Band structure and carrier concentration of Gallium Arsenide Antimonide (GaAsSb)

Band structure and carrier concentration

Basic Parameters
Temperature Dependences
Dependence of the Energy Gap on Hydrostatic Pressure
Effective Masses
Donors and Acceptors

Basic Parameters

Energy gap	1.42-1.9x+1.2x² (for 0<x<0.3)
Effective conduction band density of states	2.5·10¹⁹·(0.063-0.0495x+0.0258x²)^3/2 cm^-3

	Band structure and carrier concentration of GaAs. 300 K E_g = 1.42 eV E_L = 1.71 eV E_X= 1.90 eV E_so = 0.34 eV
	Band structure and carrier concentration of GaSb. 300 K E_g= 0.726 eV E_L = 0.81 eV E_X = 1.03 eV E_so = 0.8 eV
	Variation of energy gap E_g with composition x for GaAs_1-xSb_x (Biryulin et al. (1979,a)).

For 0 < x < 0.3 at 300K:

Eg =1.42 - 1.9x + 1.2x²

Energy separation between L- valley of conduction band and top of the valence band
(curve 1; Rosenbaum and Woolley (1975))
and energy gap
(Curves 2-4; Taylor and Fortin (1970)) versus composition x.
2 - T=100 K, 3 - T=210 K, 1,4 -T=300 K.

Temperature Dependences

Temperature dependence of energy gap Eg for GaAs_1-xSb_x.
1 - x = 0.026,
2 - x = 0.05.
( Biryulin et al. (1979,b)).

For GaAs (x=0)

E_g=1.519-5.405·10^-4·T²/(T+204) (eV),

For GaSb (x=1)

E_g = 0.813 - 3.78·10^-4·T²(T+94) (eV),
where T is temperature in degrees K (0 < T < 300).

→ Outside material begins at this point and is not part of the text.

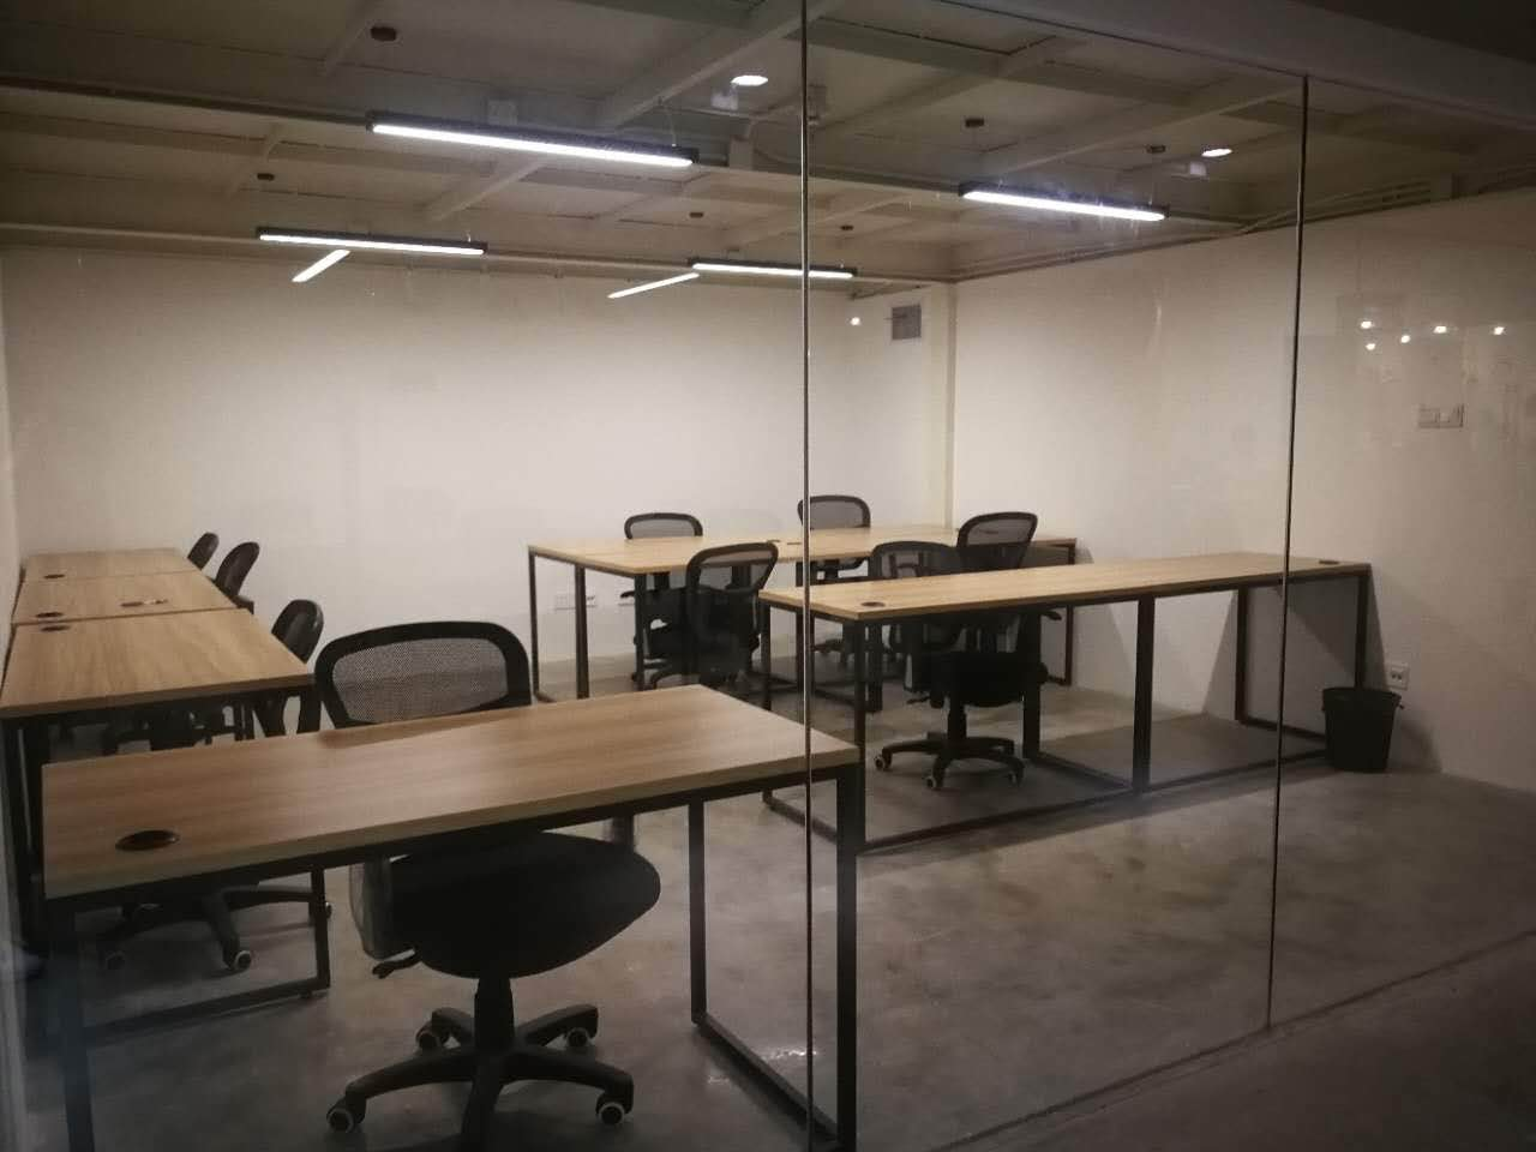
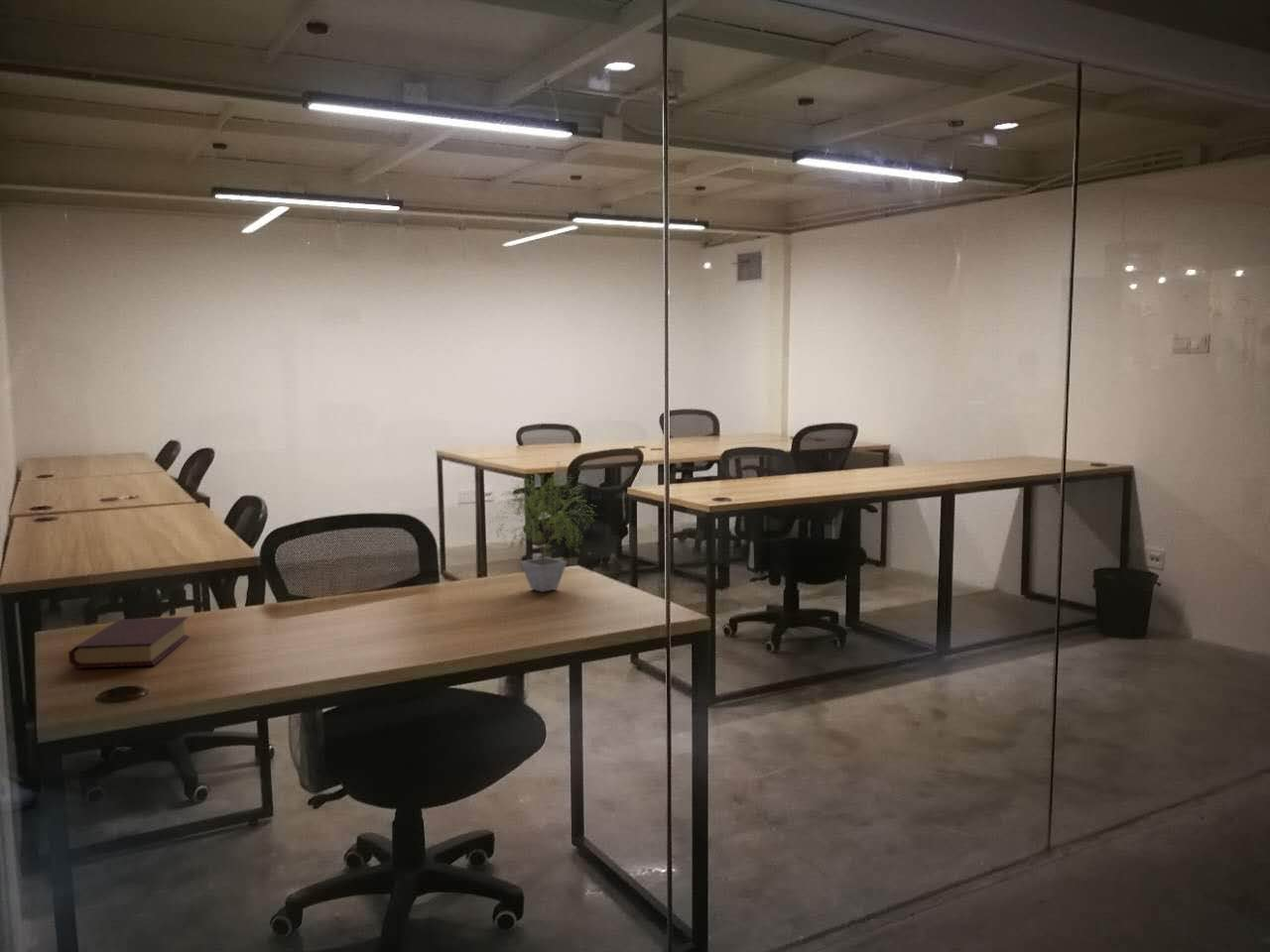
+ potted plant [488,460,598,593]
+ book [67,616,191,669]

The temperature dependences of the intrinsic carrier concentration.
1 - x=0 (GaAs),
2 - x=0.3,
3 - x=0.8,
4 - x=1 (GaSb) .

Dependences on Hydrostatic Pressure

For GaAs (x=0)

       E_g = E_g(0) + 0.0126·P - 3.77·10^-5P² (eV)
       E_L = E_L(0) + 5.5·10^-3P (eV)
       E_X = E_X(0) + 1.5·10^-3P (eV)

For GaSb (x=1)

       E_g = E_g(0) + 14.5·10^-3P (eV)
       E_L = E_L(0) + 5.0·10^-3P (eV)
       E_X = E_X(0) - 1.5·10^-3P (eV),
where P is pressure in kbar.

Effective Masses

Electrons:

m_Γ=(0.063 - 0.0495x + 0.0258x²)m_o

Dependence of electron effective mass m on composition parameter x.
The curve is calculated.
Dashed part of the curve corresponds to the miscibility gap.
Symbols are experimental data taken from Delvin et al. (1981).

Holes:

Heavy	m_h = (0.51 - 0.11x) m_o
Light	m_lp = (0.082 - 0.032x )m_o
Split-off band	m_so = 0.15 m_o

Donors and Acceptors

Ionization energies of shallow donors (meV)

	S	Se	Te
x=0 (GaAs):	6	6	30
x=1 (GaSb): L	150	50	20
x=1 (GaSb): X	300	230	<80

For typical donor concentrations N_d≥10¹⁷ cm^-3 the shallow donor states in GaSb connected with Γ - valley did not appear.

Ionization energies of shallow acceptors (meV)

	Si	Zn	Ge
x=0 (GaAs):	30 100 220	25	30
x=1 (GaSb):	10	37	9

The dominant acceptor of undoped GaSb seems to be a native defect.
This acceptor is doubly ionizable: E_a1 =30, E_a2 =100.